▸ MATERIAL FOR THE TASK
*****

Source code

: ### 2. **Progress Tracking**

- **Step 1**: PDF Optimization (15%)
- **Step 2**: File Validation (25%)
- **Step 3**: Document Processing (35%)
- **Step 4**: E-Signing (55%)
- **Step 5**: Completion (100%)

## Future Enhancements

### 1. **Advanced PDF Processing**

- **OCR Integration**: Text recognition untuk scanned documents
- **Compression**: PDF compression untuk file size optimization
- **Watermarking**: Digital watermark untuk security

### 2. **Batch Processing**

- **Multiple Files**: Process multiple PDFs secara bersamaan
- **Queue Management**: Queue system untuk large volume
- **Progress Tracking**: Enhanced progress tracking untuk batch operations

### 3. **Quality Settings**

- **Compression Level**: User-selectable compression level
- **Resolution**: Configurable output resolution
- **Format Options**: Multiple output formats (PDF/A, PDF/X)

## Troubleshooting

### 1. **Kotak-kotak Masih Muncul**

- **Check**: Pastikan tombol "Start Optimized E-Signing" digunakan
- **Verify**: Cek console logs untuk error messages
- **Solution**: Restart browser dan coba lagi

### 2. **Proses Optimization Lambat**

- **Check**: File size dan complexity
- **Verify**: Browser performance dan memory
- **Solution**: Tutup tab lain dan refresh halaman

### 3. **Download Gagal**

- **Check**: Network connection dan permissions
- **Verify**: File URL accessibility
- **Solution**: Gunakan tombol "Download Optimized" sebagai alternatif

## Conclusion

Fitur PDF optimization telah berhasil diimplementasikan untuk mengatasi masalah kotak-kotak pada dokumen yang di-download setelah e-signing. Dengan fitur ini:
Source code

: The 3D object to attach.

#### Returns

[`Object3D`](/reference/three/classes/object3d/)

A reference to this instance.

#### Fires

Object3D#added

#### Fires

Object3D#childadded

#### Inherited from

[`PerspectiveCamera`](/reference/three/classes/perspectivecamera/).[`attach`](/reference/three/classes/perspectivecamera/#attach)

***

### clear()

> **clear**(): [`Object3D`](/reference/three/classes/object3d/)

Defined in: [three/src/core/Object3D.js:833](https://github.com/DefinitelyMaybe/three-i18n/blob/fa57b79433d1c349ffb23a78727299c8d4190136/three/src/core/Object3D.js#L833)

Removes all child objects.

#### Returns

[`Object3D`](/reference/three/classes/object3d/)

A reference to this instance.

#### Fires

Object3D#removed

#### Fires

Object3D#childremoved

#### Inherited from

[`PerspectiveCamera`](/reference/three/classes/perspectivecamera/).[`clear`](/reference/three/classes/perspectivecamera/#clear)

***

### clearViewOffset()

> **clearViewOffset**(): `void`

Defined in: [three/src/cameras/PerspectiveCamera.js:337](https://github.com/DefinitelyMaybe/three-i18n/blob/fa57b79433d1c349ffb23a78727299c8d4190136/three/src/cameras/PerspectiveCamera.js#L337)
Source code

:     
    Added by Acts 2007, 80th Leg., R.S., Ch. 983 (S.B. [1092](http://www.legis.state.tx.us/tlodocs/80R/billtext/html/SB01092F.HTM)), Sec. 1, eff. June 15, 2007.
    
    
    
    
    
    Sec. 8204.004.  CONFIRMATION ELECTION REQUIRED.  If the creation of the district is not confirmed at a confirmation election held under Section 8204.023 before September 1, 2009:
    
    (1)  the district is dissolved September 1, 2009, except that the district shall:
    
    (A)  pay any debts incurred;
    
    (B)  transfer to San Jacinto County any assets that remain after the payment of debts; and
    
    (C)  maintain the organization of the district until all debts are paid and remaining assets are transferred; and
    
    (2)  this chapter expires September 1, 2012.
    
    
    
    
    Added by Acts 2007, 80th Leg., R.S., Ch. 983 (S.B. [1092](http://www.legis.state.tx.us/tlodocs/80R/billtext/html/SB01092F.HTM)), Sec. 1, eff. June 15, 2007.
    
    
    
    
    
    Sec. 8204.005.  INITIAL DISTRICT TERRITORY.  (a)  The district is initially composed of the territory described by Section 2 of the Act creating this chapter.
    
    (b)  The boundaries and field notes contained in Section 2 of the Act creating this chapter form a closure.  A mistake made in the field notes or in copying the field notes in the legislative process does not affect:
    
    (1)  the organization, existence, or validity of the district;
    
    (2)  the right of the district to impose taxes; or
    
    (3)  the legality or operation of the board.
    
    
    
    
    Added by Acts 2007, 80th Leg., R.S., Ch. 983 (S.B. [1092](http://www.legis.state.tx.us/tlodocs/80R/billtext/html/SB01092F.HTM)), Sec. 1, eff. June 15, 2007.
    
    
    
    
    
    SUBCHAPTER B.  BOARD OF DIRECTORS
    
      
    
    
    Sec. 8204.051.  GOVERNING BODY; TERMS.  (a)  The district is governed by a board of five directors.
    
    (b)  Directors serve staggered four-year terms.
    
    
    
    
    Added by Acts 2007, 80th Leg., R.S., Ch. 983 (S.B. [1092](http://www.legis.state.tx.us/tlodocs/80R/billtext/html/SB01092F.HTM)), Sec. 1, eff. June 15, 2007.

*****

▸ EXERCISE
The line above containing "### clearViewOffset()", the line containing "of debts; and", and every line between them are to be transcribed exactly; no other line is wanted.

▸ EXPECTED OUTPUT
### clearViewOffset()

> **clearViewOffset**(): `void`

Defined in: [three/src/cameras/PerspectiveCamera.js:337](https://github.com/DefinitelyMaybe/three-i18n/blob/fa57b79433d1c349ffb23a78727299c8d4190136/three/src/cameras/PerspectiveCamera.js#L337)
Source code

:     
    Added by Acts 2007, 80th Leg., R.S., Ch. 983 (S.B. [1092](http://www.legis.state.tx.us/tlodocs/80R/billtext/html/SB01092F.HTM)), Sec. 1, eff. June 15, 2007.
    
    
    
    
    
    Sec. 8204.004.  CONFIRMATION ELECTION REQUIRED.  If the creation of the district is not confirmed at a confirmation election held under Section 8204.023 before September 1, 2009:
    
    (1)  the district is dissolved September 1, 2009, except that the district shall:
    
    (A)  pay any debts incurred;
    
    (B)  transfer to San Jacinto County any assets that remain after the payment of debts; and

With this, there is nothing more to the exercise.